◆ PROBLEM DESCRIPTION ◆
Lines from the beginning of the entries up to and including the one with "Gameplay with a controller (PlayStation" must be duplicated word for word; leave out all others.

◆ DATASET RECORDS ◆

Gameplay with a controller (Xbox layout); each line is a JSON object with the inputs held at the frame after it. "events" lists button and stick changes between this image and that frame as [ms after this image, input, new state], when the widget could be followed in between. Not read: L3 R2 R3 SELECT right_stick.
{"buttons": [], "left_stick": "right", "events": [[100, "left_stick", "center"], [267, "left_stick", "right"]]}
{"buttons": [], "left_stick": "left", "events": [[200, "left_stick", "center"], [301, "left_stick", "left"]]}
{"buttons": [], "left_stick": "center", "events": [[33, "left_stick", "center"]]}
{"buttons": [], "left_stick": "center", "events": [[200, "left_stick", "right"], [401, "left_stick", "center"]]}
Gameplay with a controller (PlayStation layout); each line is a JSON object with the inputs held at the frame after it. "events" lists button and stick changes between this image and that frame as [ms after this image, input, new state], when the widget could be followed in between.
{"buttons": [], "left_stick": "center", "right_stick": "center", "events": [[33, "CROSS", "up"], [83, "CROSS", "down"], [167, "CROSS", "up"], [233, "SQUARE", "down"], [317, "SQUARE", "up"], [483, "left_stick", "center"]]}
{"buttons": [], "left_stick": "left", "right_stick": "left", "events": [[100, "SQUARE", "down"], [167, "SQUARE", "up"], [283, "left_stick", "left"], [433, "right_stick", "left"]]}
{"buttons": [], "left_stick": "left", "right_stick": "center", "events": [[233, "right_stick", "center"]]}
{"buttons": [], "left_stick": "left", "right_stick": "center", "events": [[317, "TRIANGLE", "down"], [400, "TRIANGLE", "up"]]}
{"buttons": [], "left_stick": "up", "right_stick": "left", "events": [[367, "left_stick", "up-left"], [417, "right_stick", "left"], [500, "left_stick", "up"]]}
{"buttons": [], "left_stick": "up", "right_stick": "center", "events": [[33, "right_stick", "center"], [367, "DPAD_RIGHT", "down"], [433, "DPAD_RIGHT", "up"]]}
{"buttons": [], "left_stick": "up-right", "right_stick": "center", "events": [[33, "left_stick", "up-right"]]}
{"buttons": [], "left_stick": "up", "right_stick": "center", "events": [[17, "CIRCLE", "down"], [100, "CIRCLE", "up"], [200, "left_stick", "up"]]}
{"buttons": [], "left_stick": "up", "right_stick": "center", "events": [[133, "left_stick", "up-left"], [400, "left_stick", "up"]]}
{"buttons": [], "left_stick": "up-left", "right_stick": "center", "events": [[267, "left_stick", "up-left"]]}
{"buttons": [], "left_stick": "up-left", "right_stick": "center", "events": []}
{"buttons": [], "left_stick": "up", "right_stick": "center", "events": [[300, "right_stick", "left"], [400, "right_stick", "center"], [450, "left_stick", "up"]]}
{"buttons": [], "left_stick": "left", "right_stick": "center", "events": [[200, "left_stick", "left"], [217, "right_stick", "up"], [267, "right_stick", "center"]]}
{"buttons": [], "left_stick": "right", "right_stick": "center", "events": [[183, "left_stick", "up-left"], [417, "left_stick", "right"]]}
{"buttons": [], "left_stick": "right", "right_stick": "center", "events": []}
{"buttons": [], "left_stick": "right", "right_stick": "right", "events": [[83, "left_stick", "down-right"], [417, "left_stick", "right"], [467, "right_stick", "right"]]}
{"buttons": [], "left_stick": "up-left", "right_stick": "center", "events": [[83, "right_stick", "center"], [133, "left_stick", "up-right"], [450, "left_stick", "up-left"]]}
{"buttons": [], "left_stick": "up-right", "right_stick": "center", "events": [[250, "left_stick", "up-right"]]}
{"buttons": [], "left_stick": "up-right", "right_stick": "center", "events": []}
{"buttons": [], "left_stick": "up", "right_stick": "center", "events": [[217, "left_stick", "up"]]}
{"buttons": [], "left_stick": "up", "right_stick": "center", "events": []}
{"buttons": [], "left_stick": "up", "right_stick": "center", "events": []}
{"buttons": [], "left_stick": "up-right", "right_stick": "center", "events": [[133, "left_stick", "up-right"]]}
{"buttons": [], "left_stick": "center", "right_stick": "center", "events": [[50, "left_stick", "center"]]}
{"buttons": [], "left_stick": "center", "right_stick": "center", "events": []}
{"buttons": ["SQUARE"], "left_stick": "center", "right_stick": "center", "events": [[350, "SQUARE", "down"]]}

◆ RESPONSE TO THIS EXERCISE ◆
Gameplay with a controller (Xbox layout); each line is a JSON object with the inputs held at the frame after it. "events" lists button and stick changes between this image and that frame as [ms after this image, input, new state], when the widget could be followed in between. Not read: L3 R2 R3 SELECT right_stick.
{"buttons": [], "left_stick": "right", "events": [[100, "left_stick", "center"], [267, "left_stick", "right"]]}
{"buttons": [], "left_stick": "left", "events": [[200, "left_stick", "center"], [301, "left_stick", "left"]]}
{"buttons": [], "left_stick": "center", "events": [[33, "left_stick", "center"]]}
{"buttons": [], "left_stick": "center", "events": [[200, "left_stick", "right"], [401, "left_stick", "center"]]}
Gameplay with a controller (PlayStation layout); each line is a JSON object with the inputs held at the frame after it. "events" lists button and stick changes between this image and that frame as [ms after this image, input, new state], when the widget could be followed in between.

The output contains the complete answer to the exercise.